En l'état actuel des choses, nous sommes confrontés à deux faits qui suscitent l'étonnement des grands médias occidentaux lorsqu'il s'agit de l'invasion de l'Ukraine par l'armée russe. Le président ukrainien Volodymir Zelensky a commencé à être présenté comme un héros pour la façon dont il a fait face à l'invasion ; il a résisté, il n'a pas quitté Kiev et il a prononcé un discours fort à la fois à l'UE et à l'envahisseur. Mais pourquoi toute cette attention alors qu'elle n'a pratiquement pas été reconnue lors des négociations ? Avant l'invasion, le président ukrainien n'a bénéficié d'aucune attention médiatique, sa présence dans le processus de négociation était pour le moins discrète, presque invisible. Maintenant que ni Biden ni Blinken ne parlent, maintenant que la complexité du conflit s'est accrue, c'est à son tour de parler.
Cette évaluation positive de Zelensky en tant que représentant des valeurs démocratiques en Ukraine, en tant que leader courageux et tenace, va de pair avec des gestes d'admiration pour la résistance du peuple ukrainien et de l'armée ukrainienne. Chaque jour qui passe, chaque mètre qui n'est pas avancé, chaque vidéo montrant une victime russe, signifie un échec retentissant, non pas de l'armée russe, mais de Vladimir Poutine lui-même. Il est assez curieux de voir comment, sur un ton arrogant et fier, beaucoup semblent se féliciter du fait que l'armée russe n'ait pas été en mesure d'envahir Kiev, alors que la vérité est qu'elle n'a pas encore déployé tout son potentiel militaire.
Ce qui me frappe, ce n'est pas le fait que l'armée ukrainienne, totalement inférieure à l'armée russe, résiste, une résistance qu'il faudra évaluer sur le long terme, mais le fait que cette résistance suscite tant d'étonnement en Occident. Cet étonnement vient, à mon avis, du fléau de l'eurocentrisme que nous sommes incapables de vaincre. Nous sommes les seuls à être capables du meilleur - la paix et la résistance - et, contradictoirement, du pire, car peu de gens pensaient Poutine capable d'envahir l'Ukraine. Seulement, nous nous sommes permis de telles licences au nom de nos valeurs, comme nous l'avons fait en Irak.
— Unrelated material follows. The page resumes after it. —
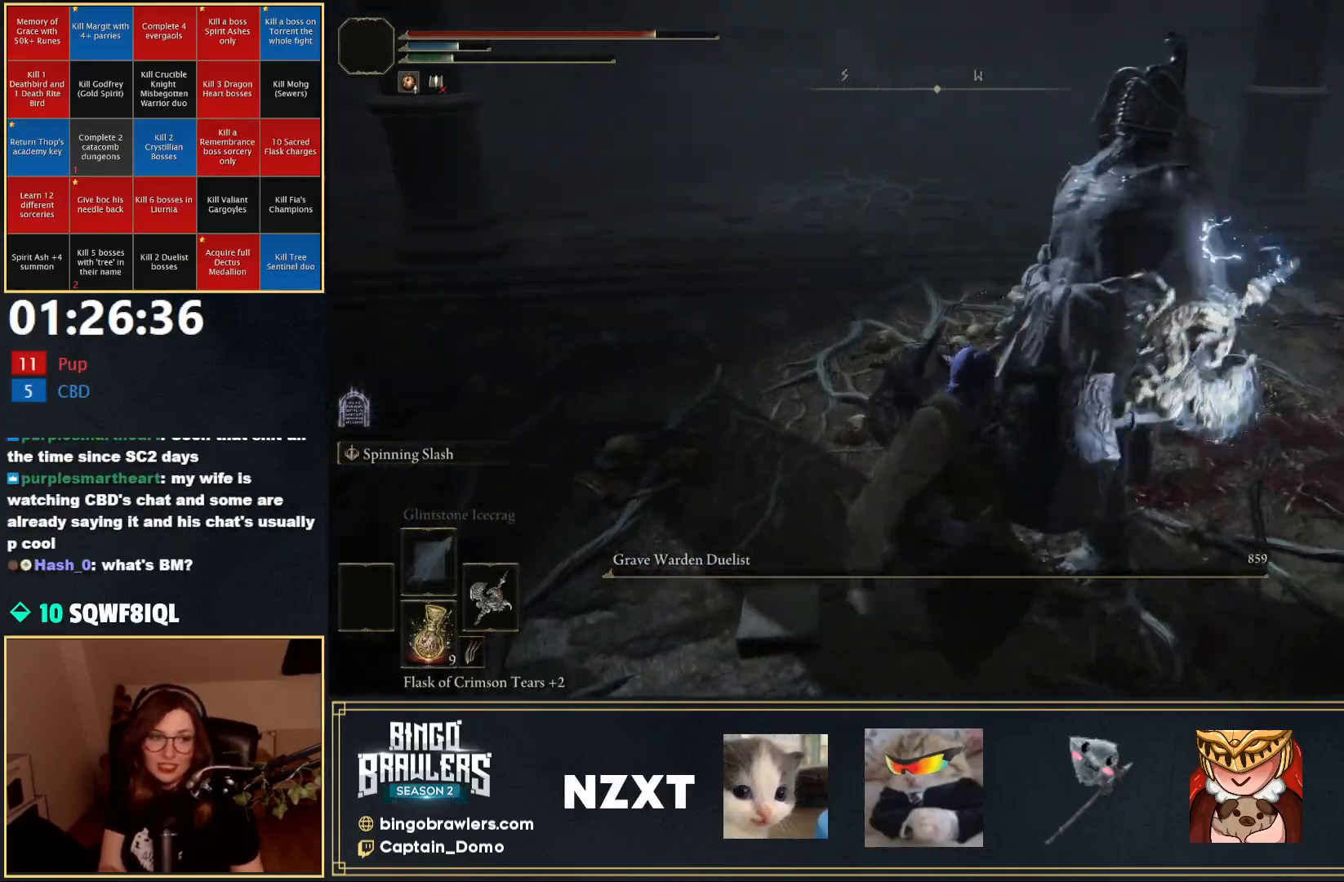
{"buttons": [], "left_stick": "up-right", "right_stick": "center", "events": [[300, "left_stick", "down-right"], [467, "left_stick", "up-right"]]}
Toute la surprise concernant l'invasion et la résistance vient du fait que, d'une part, Zelenski et son armée n'ont jamais été crédibles à aucun moment, car, à mon avis, il est prématuré de parler de résistance telle que nous l'entendons, par exemple, à la manière de Sarajevo. D'autre part, on n'a jamais cru Poutine capable d'envahir, de sacrifier toute son économie pour une invasion néo-coloniale tsariste. Le pire, c'est qu'il l'a fait et que nous constatons, malgré toutes les sanctions sans précédent adoptées, qu'il y a un convoi militaire de plusieurs dizaines de kilomètres en direction de Kiev et, malheureusement, pas beaucoup de perspectives de conversions réussies à la frontière avec le Belarus.
Tout cela donne matière à réflexion sur notre façon de voir le monde, car il semble que notre réalité soit déformée par rapport à ce qui se passe dans le monde. À tout cela, face à l'invasion, une promesse synchrone d'adhésion à l'Union européenne, à la souffrance de la population, des oreilles sourdes. Nous devrons voir qui, après ce conflit, sera chargé de reconstruire l'Ukraine et si cela nous aidera à faire face à ce nouvel ordre mondial qui est en train de se créer.